[Items from a data source]
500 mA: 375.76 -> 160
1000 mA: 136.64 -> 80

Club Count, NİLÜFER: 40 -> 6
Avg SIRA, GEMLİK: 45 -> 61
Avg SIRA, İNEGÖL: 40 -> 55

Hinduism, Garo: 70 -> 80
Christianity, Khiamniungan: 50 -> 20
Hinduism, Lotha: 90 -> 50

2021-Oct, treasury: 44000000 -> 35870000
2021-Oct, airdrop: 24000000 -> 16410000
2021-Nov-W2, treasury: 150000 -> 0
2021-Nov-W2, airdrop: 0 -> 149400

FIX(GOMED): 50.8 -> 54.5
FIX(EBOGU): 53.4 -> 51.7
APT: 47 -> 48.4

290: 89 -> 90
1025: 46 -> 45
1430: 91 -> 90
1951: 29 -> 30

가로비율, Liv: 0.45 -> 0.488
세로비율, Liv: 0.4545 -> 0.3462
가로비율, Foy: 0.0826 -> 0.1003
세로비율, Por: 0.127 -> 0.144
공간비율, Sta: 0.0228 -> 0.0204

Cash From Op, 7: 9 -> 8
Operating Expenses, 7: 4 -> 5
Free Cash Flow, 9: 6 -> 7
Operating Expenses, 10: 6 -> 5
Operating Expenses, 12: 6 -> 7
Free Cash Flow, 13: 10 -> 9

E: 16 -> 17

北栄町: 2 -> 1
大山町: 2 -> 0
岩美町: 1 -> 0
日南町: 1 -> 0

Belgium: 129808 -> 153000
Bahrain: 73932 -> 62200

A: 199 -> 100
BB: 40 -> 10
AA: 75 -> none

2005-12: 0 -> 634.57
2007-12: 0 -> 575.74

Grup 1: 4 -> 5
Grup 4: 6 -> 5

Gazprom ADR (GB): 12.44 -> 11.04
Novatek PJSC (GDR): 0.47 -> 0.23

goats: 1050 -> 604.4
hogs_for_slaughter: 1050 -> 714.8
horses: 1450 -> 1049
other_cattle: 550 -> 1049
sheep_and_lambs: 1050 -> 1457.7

- **TASK INSTRUCTIONS**
Copy out each line of the entries where the word "Flow" is found.

- **REPLY**
Free Cash Flow, 9: 6 -> 7
Free Cash Flow, 13: 10 -> 9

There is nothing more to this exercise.